July 29, 1998

 

Merrill Lynch: It's No Armageddon

 

A two-year head start is enough to assure compliance, Merrill Lynch announced in its recently released report, "Y2K: Implications for Investors." After surveying corporations worldwide, the investment firm found that while there may be minor inconveniences, the world will not come to an end from the computer date problem.

 

"Most companies have been working on the Y2K projects for two years and there are one and a half years left," reads the report. "Microsoft, Latin America and Communism all changed radically in a lot less time."

 

In the United States, most companies report they expect to be Y2K compliant by the end of 1998. Seventy-two percent of Asian respondents expect Y2K compliance. India expects 97 percent and the Philippines 86 percent.

 

"We do not see Armageddon," says the report. "But like every space flight so far, there is an element of the unforeseen. If there are glitches, and there always are, companies expect to manage their way through them as they do in power blackouts, and as they did when AT&T and AOL networks have occasionally shut down."

 

The biggest foreseen problem comes from China, according to Merrill Lynch. Most of China's big industries are looking to the government for Y2K guidance, but it is not a governmental priority. Fewer than half the Chinese companies surveyed expect to be Y2K compliant in time. Merrill Lynch believes many Chinese industries, including the airline industry, will be left vulnerable.

 

Japanese businesses, on the other hand, will benefit from their Y2K projects. Merrill Lynch's Japan team found that in the past many Japanese companies relied on custom-made software. Upgrading for compliance will mean more standardization of software and open systems which will, in turn, increase efficiencies.

 

Overall, most companies surveyed are optimistic about their own Y2K compliance but are worried about their supply chain. "One of the greatest ironies of the Y2K issue, which is about one of the simplest things--the ability to write the correct date--is that it is exacerbated by virtually every modern management practice," says Jeanne G. Terrile, author of the report's overview.

 

Terrile points to just-in-time inventory practices and outsourcing as vulnerabilities in corporate infrastructure.
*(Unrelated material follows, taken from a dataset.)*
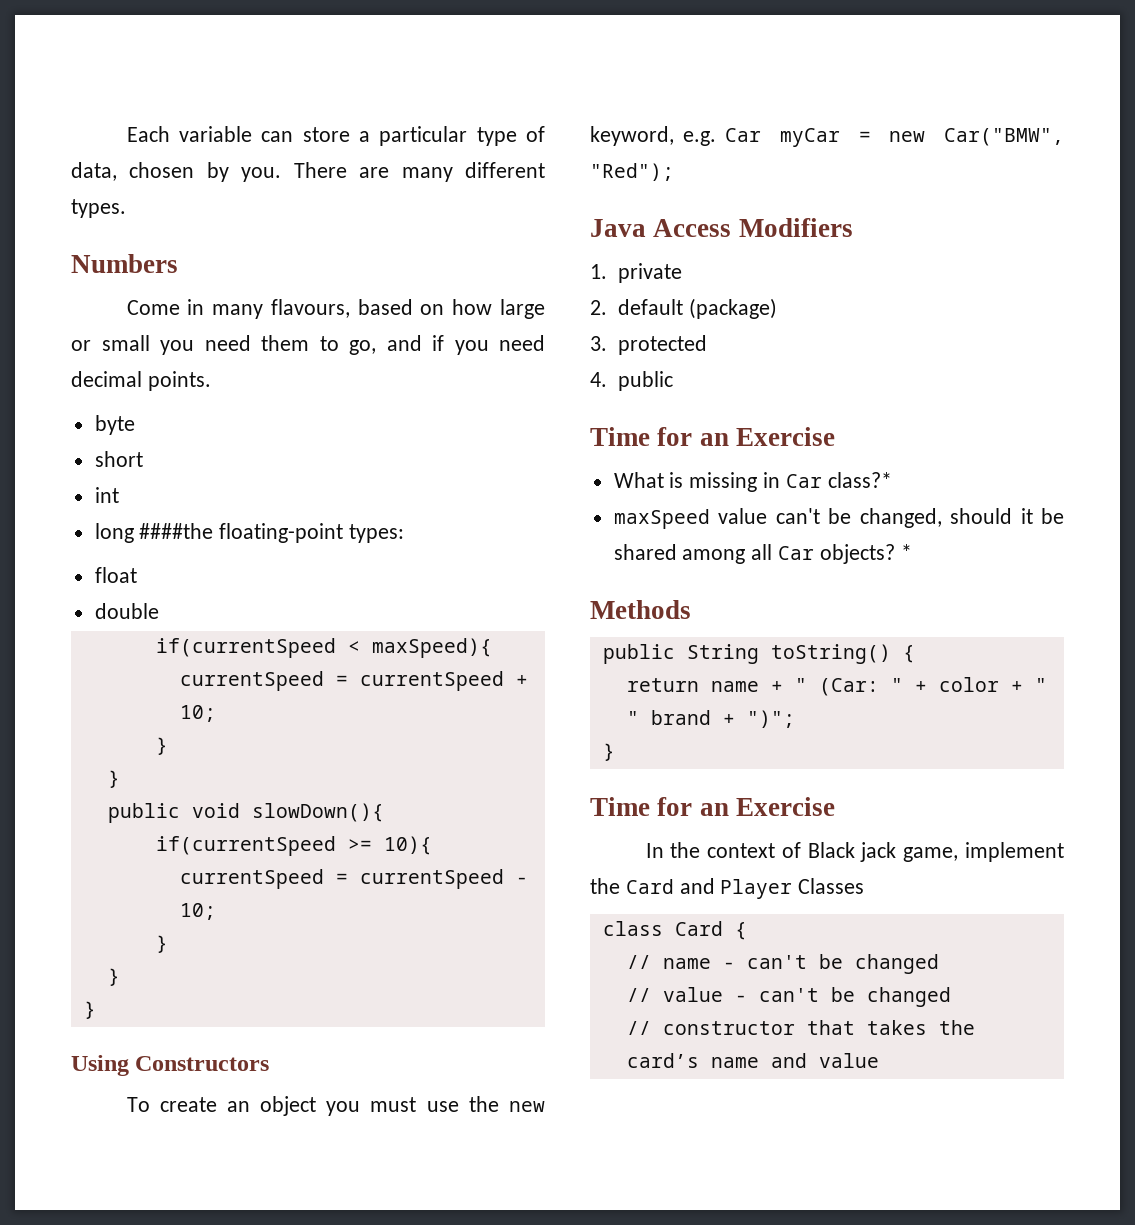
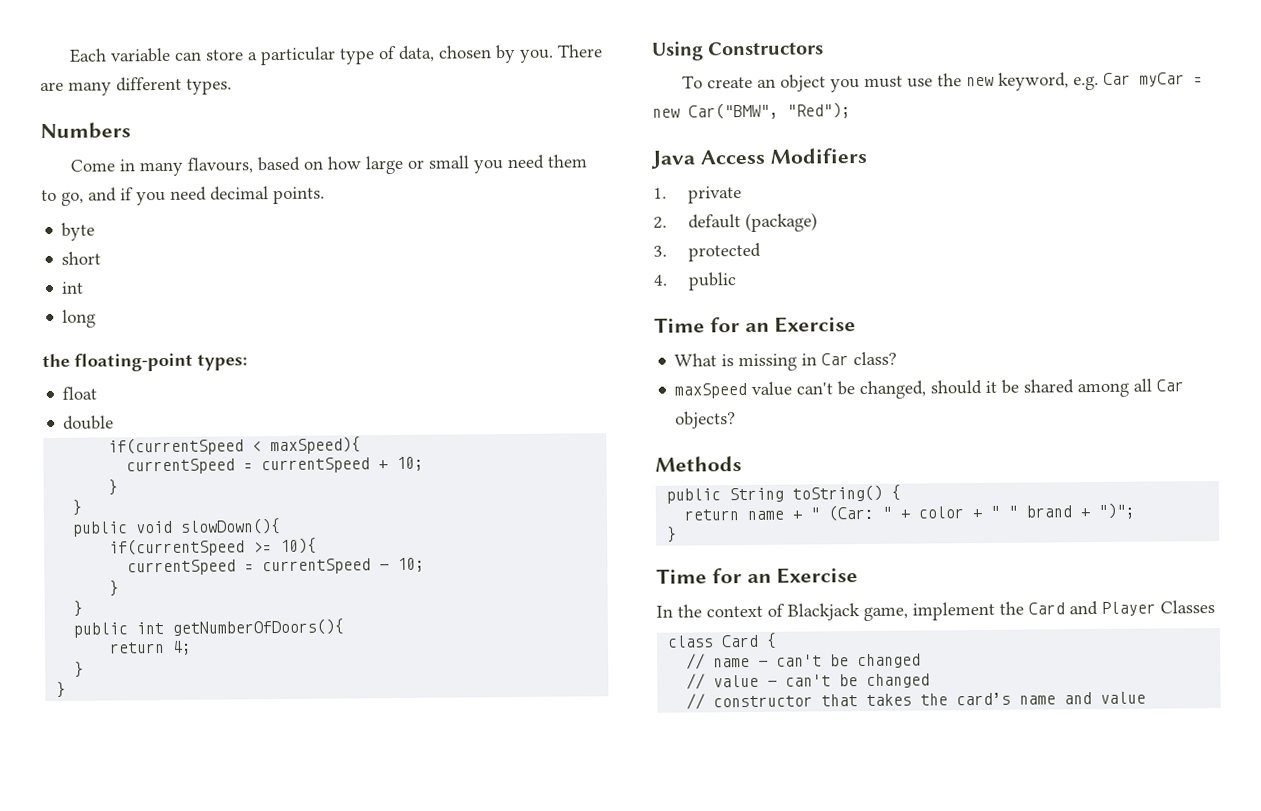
[139,523,214,539] ####the -> [42,353,70,368] // the
(120, 977) none -> [73,618,345,638] [110,640,193,655] [74,661,85,678] // public int getNumberOfDoors(){ // return 4; // }
[827,472,892,488] class?* -> [853,351,898,366] class?
[900,544,912,560] * -> (737, 420) none
[807,842,897,862] Black jack -> [787,603,860,621] Blackjack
Global markets and decentralization mean different levels of sophistication in different markets, and that's a risk, says Terrile.

 

While many see the business world's global reliance on networking and interfacing systems as potentially catastrophic, Terrile sees as them in a positive light. "Our view is that the very complexity and dispersion of these systems is, in fact, insurance against a complete shutdown of commerce when the millennium starts," she says. "There won't be a domino effect, because there are lots of switches throughout the system that will put on the brakes."

 

The bottom line, according to Merrill Lynch, is that if earnings are affected by the Year 2000 it will be due to systems affecting a company's operations and the company's inability to bring costs down quickly. On the positive side, they predict it to be a short-lived loss.